Hat Barrierefreiheit etwas mit Design for All oder – international – mit Universal Design zu tun?
Peter H. Spitaler: Mit Barrierefreiheit wenden wir uns an 20 Prozent der Menschen. Das sind Personen mit Langzeitbehinderungen. Zusätzlich ergänzt sich diese Gruppe noch um Menschen mit temporären Einschränkungen. Unser ganzes Denken in Österreich hat sich in den letzten Jahren auf diese Gruppe konzentriert. Design for All ist aber das große Ganze: Es schließt die 20 Prozent ein, beachtet aber genauso die Bedürfnisse des Dreijährigen oder jene der älteren Frau mit gebücktem Rücken, die mit dem Rollator unterwegs ist. Beide haben das gleiche Ziel, nämlich den Lichtschalter in einer gewissen Höhe zu bedienen. Mit Design for All schaffe ich Lösungen für beide.
Ist eine barrierefreie Wohnung automatisch eine Design for All-Wohnung?
Nicht automatisch, sie sollte es aber sein. Design for All geht weit über den Baufokus hinaus: Da gehören Straßen und Spielplätze, die Geräte und Ausstattungen sowie Serviceprozesse dazu. Bei uns in Österreich ist dieses Thema deswegen auch noch nicht angekommen, weil jede Profession zu sehr auf ihren eigenen Bereich schaut: Der Architekt auf die Bauplanung, der Elektrotechniker auf seine elektrischen Lösungen. Beim Design for All ist es aber wichtig, dass die einzelnen Experten interdisziplinär arbeiten und sich vernetzen. Ich würde es begrüßen, wenn in meinen Lehrgängen Architekten, Akustiker, Physiotherapeuten und andere drinsitzen.
Gibt es in Europa ein Land, das sich mit Design for All beschäftigt?
Irland, Großbritannien und Skandinavien sind da sicher federführend.

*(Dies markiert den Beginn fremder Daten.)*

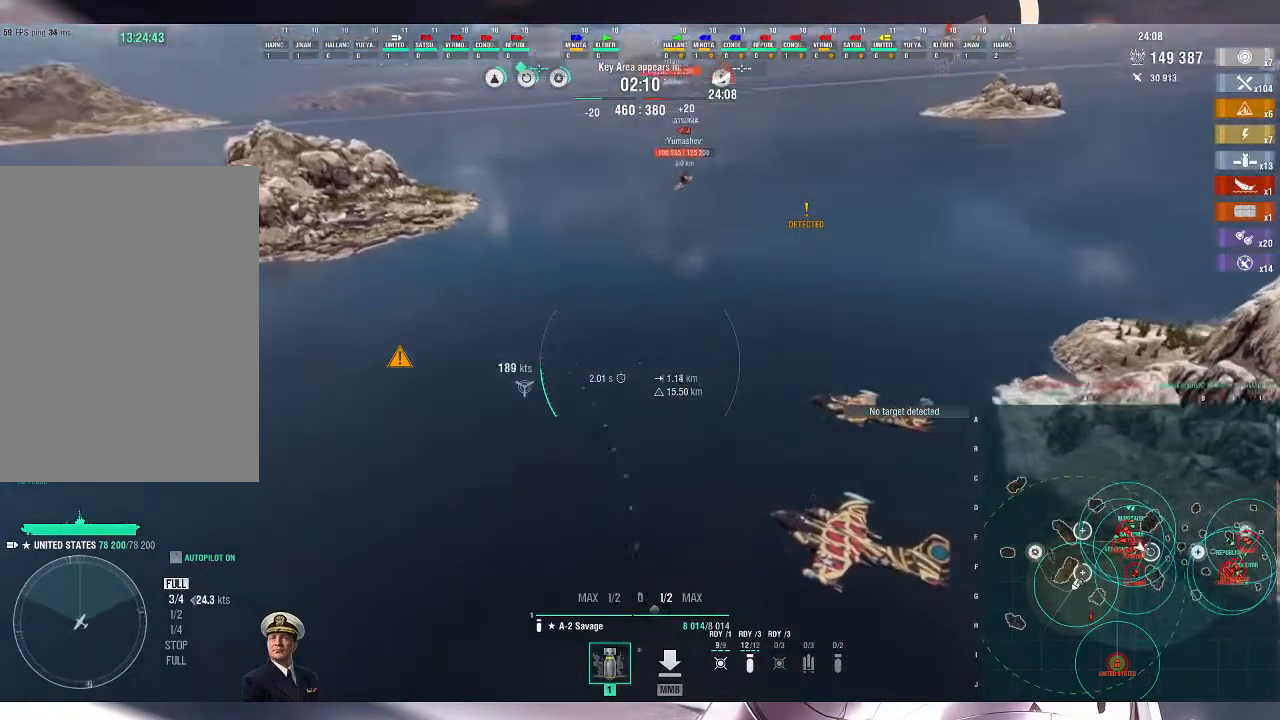
{"keys": ["d", "s"], "mouse": [], "events": []}
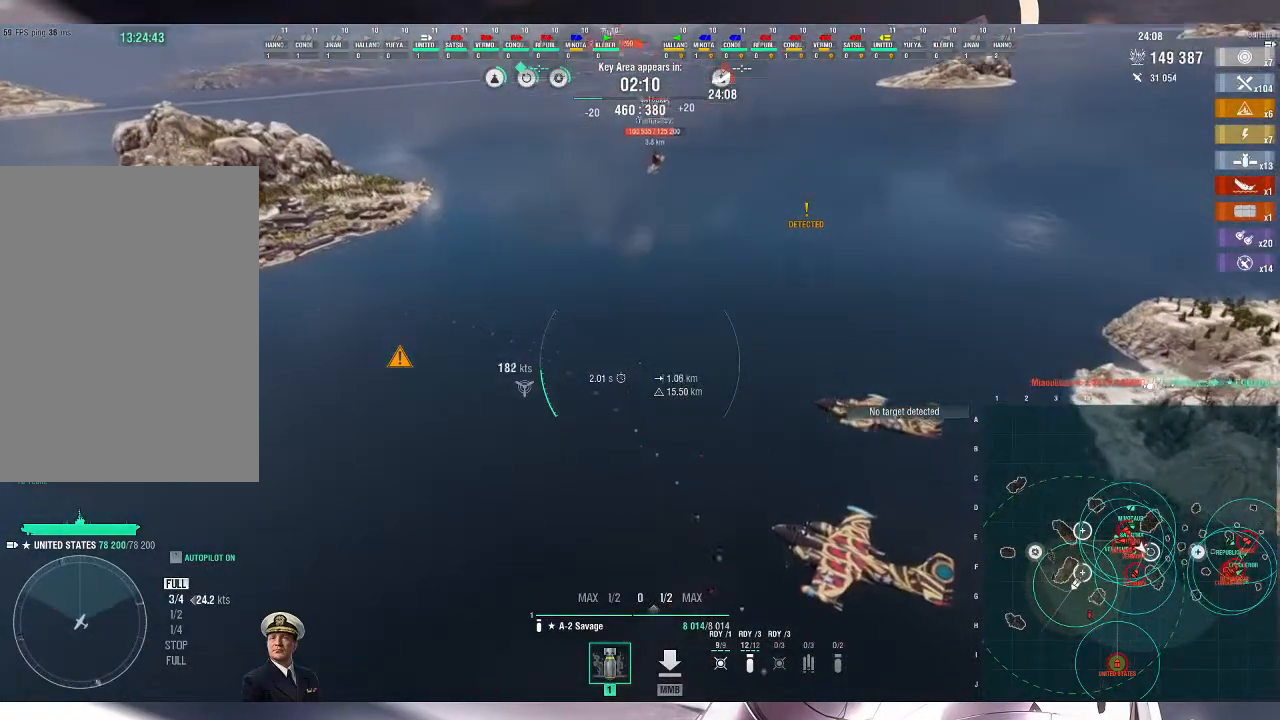
{"keys": ["d", "s"], "mouse": [], "events": [[33, "mouse_left", "down"], [167, "mouse_left", "up"]]}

Norwegen beispielsweise hat sich vorgenommen, Universal Design durchgängig umzusetzen. Derzeit wird an einer Bestandsaufnahme über den öffentlichen Raum gearbeitet: Wie sieht es mit Gehsteigen und Straßenübergängen aus, wie mit Rampen, Stolperfallen und Kontrasten? Man schließt auch Verkehrsmittel mit ein – von der Stadt bis ins kleinste Dorf.
Wie kann ich mir Design for All in einem Gebäude vorstellen?
Schauen wir uns zum Beispiel einen Kindergarten an: Wir haben dort einerseits die Kinder, deren Selbstständigkeit gefördert werden soll. Wir haben das Kindergartenpersonal und wir haben Begleitpersonen der Kinder; das können auch ältere Leute sein, die auch gern ihrem Enkel bei der Weihnachtsvorstellung zusehen möchten. Das heißt, ich muss diesen Leuten auch geeignete Sessel mit einer guten Rückenlehne und Armstütze anbieten. Es macht auch keinen Sinn, nur putzige, kleine WCs zu machen, weil die Nutzergruppe nicht nur aus Kindern besteht. Oder ein anderes Beispiel: Architekt Wolfgang Tschapeller hat uns 2012 beim Wettbewerb für die Erweiterung der Universität für angewandte Kunst Wien als Universal Designer ins Team geholt. Wir haben „Personas“ der Nutzergruppen erstellt. Eine der entstandenen Personas ähnelte zufällig einer sehr bekannten Professorin. Sie unterrichtete damals noch an der Angewandten und mehr als drei Stufen waren für sie aufgrund ihres Alters und der damit verbundenen motorischen Einschränkungen nicht bewältigbar. Sie hat eben ganz etwas anderes benötigt als der 20-jährige dynamisch-sportliche Student. Im Zuge dieser Arbeit stießen wir ebenso auf eine Gruppe von hochintelligenten Studenten mit außergewöhnlichen kognitiven Fähigkeiten. Für diese ist oft eine besondere Umgebung notwendig, die Stresssituationen reduziert. Und wer kommt bei der Sponsionsfeier? Meistens die ganze Familie.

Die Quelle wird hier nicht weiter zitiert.